4- Bu Avrupa turu sana neler kattı?
“Yolda olmak” benim için sadece bir ülkeye gidip orda güzel fotoğraflar çekilip, yöresel yemeklerini yemek değil. Bunları da yaptım tabiki de ama bence seyahatimin en güzel kısımları sınırlarımı zorlayan kısımlardı. Düştüğünüzde sizi kaldıracak bir el yok, kendiniz kalkmak zorundasınız.Tek başıma olmanın en verimli yanlarından biridir. Çok güzel tecrübeler edindim.
5- Sırada buna benzer bir seyahat var mı?
Avrupa’daki bisiklet kültüründen çok etkilendim. 7’den 70’e herkesin bisiklet kullandığı şehirlerde bulundum. Bizim ülkemizde özellikle İstanbul’da bunu yaşamak çok zor şu anlık. En yakın zamanda gerekli ekipmanları toplayıp daha zor ve gizemli topraklara, Asya’ya bisikletle seyahat etmek istiyorum.
6- Gitmek isteyenlere ne gibi tavsiyelerde bulunursun?

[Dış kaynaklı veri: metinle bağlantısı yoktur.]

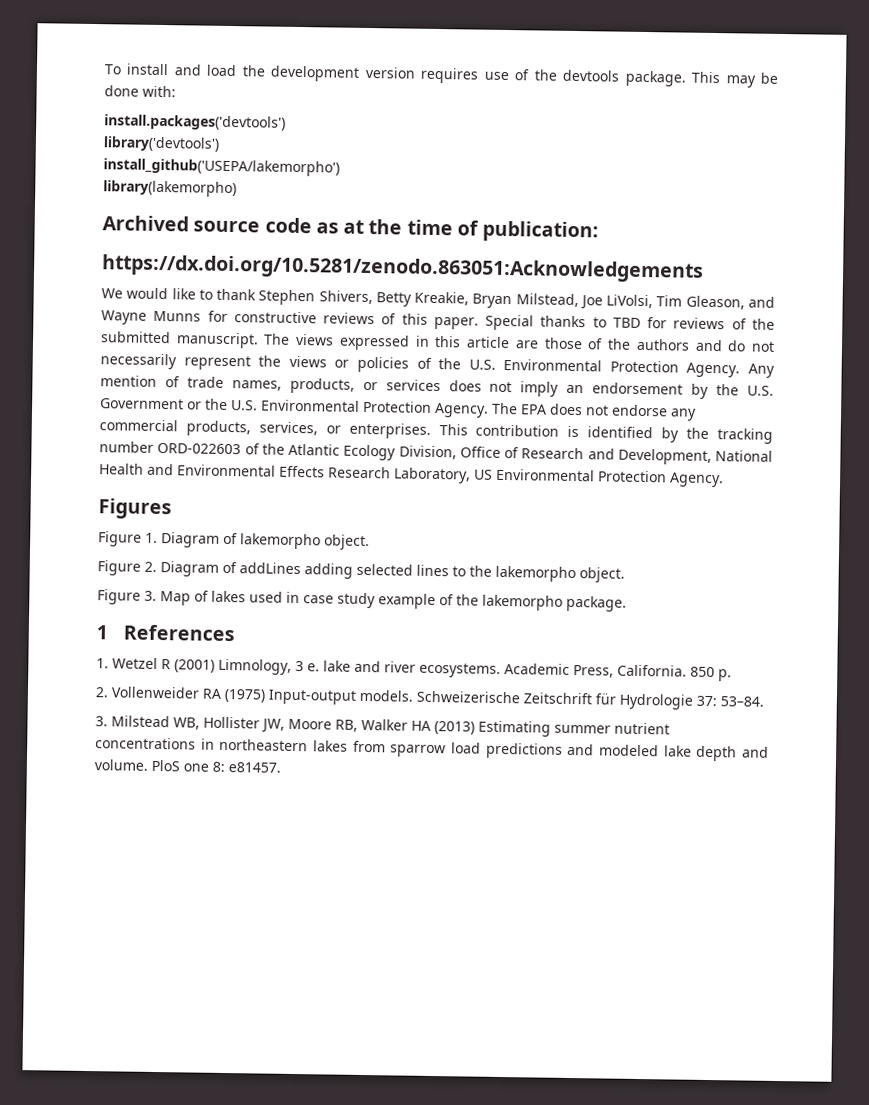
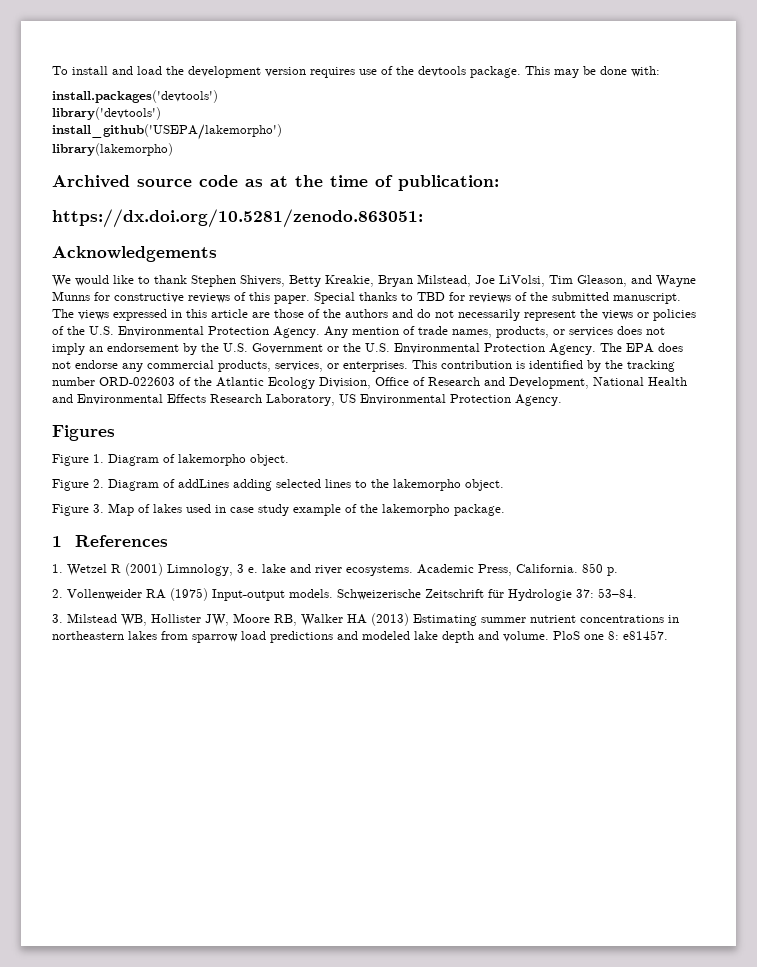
[101,254,704,283] https://dx.doi.org/10.5281/zenodo.863051:Acknowledgements -> [52,209,423,228] [52,246,217,262] https://dx.doi.org/10.5281/zenodo.863051: // Acknowledgements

Korkulardan kaçmayın, dile getirin, onlarla yüzleşin ve çekip içinizden atın. Yola çıkmak için birisini bulmaya çalışmak yıllarınızı ve hevesinizi elinizden alabilir, tek çıkın. İnsan her yerde aynı insan; dili, ırkı, kültürü ne olursa olsun. İnsanlara gülün, en güzel iletişim şekli budur. Yardım edin karşılık beklemeden, kat kat daha fazlasını alacaksınız. Kaybolun, yağmurun altında ıslanın, aç kalın, susuz kalın, hayalsiz kalmayın.